November 18, 2009
Through brain tissue studies, scientists have known for a long time that the presence and activity of immune cells in the brain is a characteristic of MS. However, not much is known about how and why they are there. For instance, these cells need to cross the blood-brain barrier, a tight formation of blood vessel cells and cells surrounding the blood vessels that limits access to the brain. How they do this is not known.
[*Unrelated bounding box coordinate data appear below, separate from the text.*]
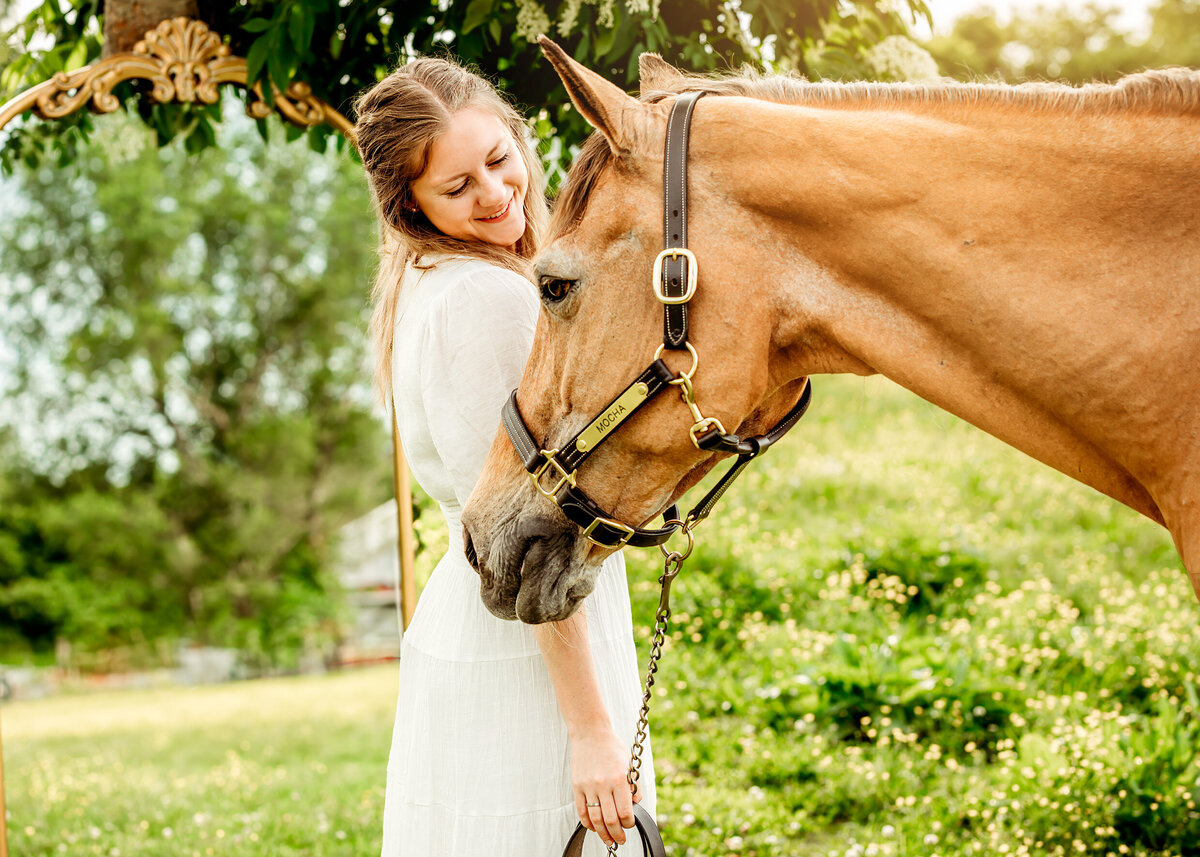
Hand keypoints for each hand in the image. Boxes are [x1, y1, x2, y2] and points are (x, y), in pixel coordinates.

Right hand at [570, 727, 640, 847]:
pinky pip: (581, 811)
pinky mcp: (577, 786)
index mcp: (619, 779)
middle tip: (620, 840)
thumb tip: (634, 806)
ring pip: (595, 819)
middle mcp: (603, 784)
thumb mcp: (629, 764)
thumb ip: (633, 786)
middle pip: (610, 820)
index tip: (630, 825)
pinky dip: (588, 823)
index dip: (629, 824)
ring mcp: (588, 786)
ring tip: (608, 840)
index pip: (625, 812)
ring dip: (602, 833)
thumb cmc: (612, 747)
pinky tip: (593, 827)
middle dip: (617, 834)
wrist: (590, 733)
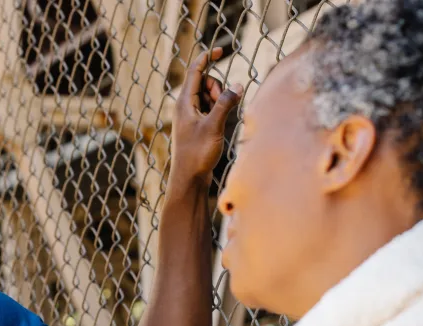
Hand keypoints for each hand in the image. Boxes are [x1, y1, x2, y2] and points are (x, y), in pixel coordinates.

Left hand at [171, 47, 242, 182]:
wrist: (190, 179)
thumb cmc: (197, 154)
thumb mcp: (214, 126)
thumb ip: (226, 103)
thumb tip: (238, 85)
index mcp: (184, 103)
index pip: (195, 71)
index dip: (207, 58)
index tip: (221, 50)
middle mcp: (186, 107)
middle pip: (204, 82)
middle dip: (218, 87)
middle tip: (222, 105)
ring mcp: (192, 116)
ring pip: (209, 96)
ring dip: (220, 100)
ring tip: (222, 118)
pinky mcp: (198, 126)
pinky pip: (211, 108)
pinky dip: (219, 110)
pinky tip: (223, 124)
However, a team of German scientists have now described part of this process, at least as it occurs in rats with the mouse model EAE. I encourage you to read the very interesting press release from the Max Planck Institute and watch the video from the experiment. They rigged a special optical camera to monitor the activities of fluorescently labeled T cells as they moved through blood vessels in the animal. The cells flowed normally in areas outside the brain, but when they got to the brain, some of the cells were seen to cling to the inside surface of the blood vessel. Furthermore, they began to "crawl" on the surface of the blood vessel, even going upstream, as if moving toward the source of a signal. After a while, some of the cells squeezed through the blood vessel walls into the brain. Once there, the T cells crawled again on the outside surface of the vessel until they touched a phagocyte (a type of cell that cleans up debris and can activate T cells). The scientists observed that many more T cells came through the barrier in locations where an inside T cell had made contact with a phagocyte -- indicating that the T cell had been activated and was sending out its own signals.
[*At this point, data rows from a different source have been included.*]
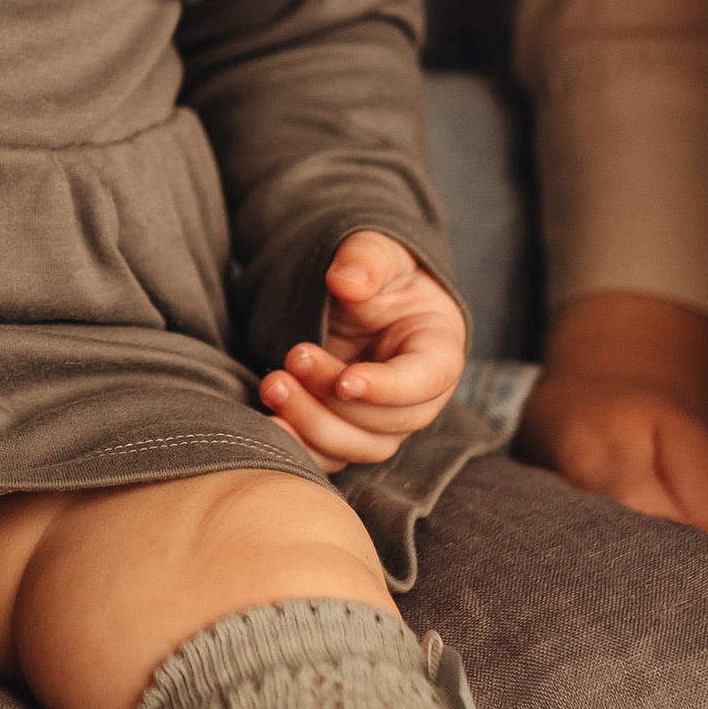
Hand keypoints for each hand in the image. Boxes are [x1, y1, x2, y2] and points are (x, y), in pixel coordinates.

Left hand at [258, 230, 465, 467]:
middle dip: (336, 399)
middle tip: (295, 358)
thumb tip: (347, 281)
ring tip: (272, 385)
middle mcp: (420, 396)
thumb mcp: (377, 251)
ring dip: (312, 425)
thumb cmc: (375, 272)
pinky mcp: (351, 433)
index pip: (427, 380)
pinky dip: (301, 448)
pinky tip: (268, 423)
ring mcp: (386, 421)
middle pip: (390, 422)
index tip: (347, 380)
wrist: (355, 295)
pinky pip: (331, 457)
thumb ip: (367, 260)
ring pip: (359, 446)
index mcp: (439, 348)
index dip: (389, 388)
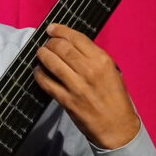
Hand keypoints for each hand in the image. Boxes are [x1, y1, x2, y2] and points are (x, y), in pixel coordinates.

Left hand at [34, 26, 140, 151]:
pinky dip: (39, 74)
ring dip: (42, 55)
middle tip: (46, 43)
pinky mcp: (66, 100)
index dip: (61, 31)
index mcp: (103, 61)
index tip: (52, 28)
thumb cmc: (115, 98)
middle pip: (62, 48)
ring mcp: (76, 86)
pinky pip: (47, 83)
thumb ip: (94, 59)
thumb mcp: (112, 72)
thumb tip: (74, 47)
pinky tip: (38, 71)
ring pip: (52, 62)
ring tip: (40, 53)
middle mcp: (89, 70)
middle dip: (50, 42)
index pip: (77, 38)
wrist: (117, 126)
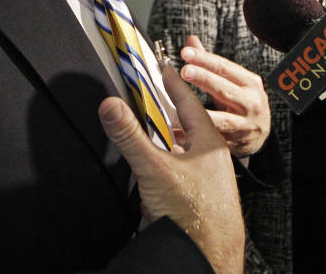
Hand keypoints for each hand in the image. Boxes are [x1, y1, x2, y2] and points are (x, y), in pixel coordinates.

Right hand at [98, 65, 243, 273]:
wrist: (210, 256)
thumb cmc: (194, 214)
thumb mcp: (154, 169)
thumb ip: (130, 137)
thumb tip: (111, 107)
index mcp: (208, 144)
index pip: (188, 104)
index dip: (174, 85)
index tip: (167, 70)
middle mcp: (214, 161)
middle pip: (189, 131)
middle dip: (170, 120)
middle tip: (160, 103)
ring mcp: (211, 184)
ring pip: (185, 160)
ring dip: (166, 156)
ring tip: (151, 152)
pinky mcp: (203, 204)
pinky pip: (181, 186)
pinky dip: (164, 185)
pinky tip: (152, 198)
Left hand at [180, 35, 270, 156]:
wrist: (260, 132)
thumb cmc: (242, 101)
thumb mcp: (234, 81)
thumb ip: (210, 63)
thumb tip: (191, 41)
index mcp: (250, 83)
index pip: (225, 67)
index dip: (205, 59)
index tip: (185, 53)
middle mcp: (251, 103)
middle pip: (224, 89)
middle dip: (203, 79)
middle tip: (184, 71)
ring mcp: (245, 125)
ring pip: (220, 120)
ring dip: (197, 115)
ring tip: (175, 109)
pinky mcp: (236, 144)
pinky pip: (212, 141)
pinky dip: (195, 139)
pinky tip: (178, 136)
Finally, the team reported that MS antibody-based drugs (e.g., Tysabri) inhibited the crawling behavior of the T cells.
This type of imaging is something that could not ethically be done in humans, but it seems likely that the cellular behavior seen in this experiment is representative of what happens in other species as well. The team would next like to identify what signals guide the T cell behaviors (stopping, crawling, etc.) that they observed and potentially use this information to develop new MS treatments.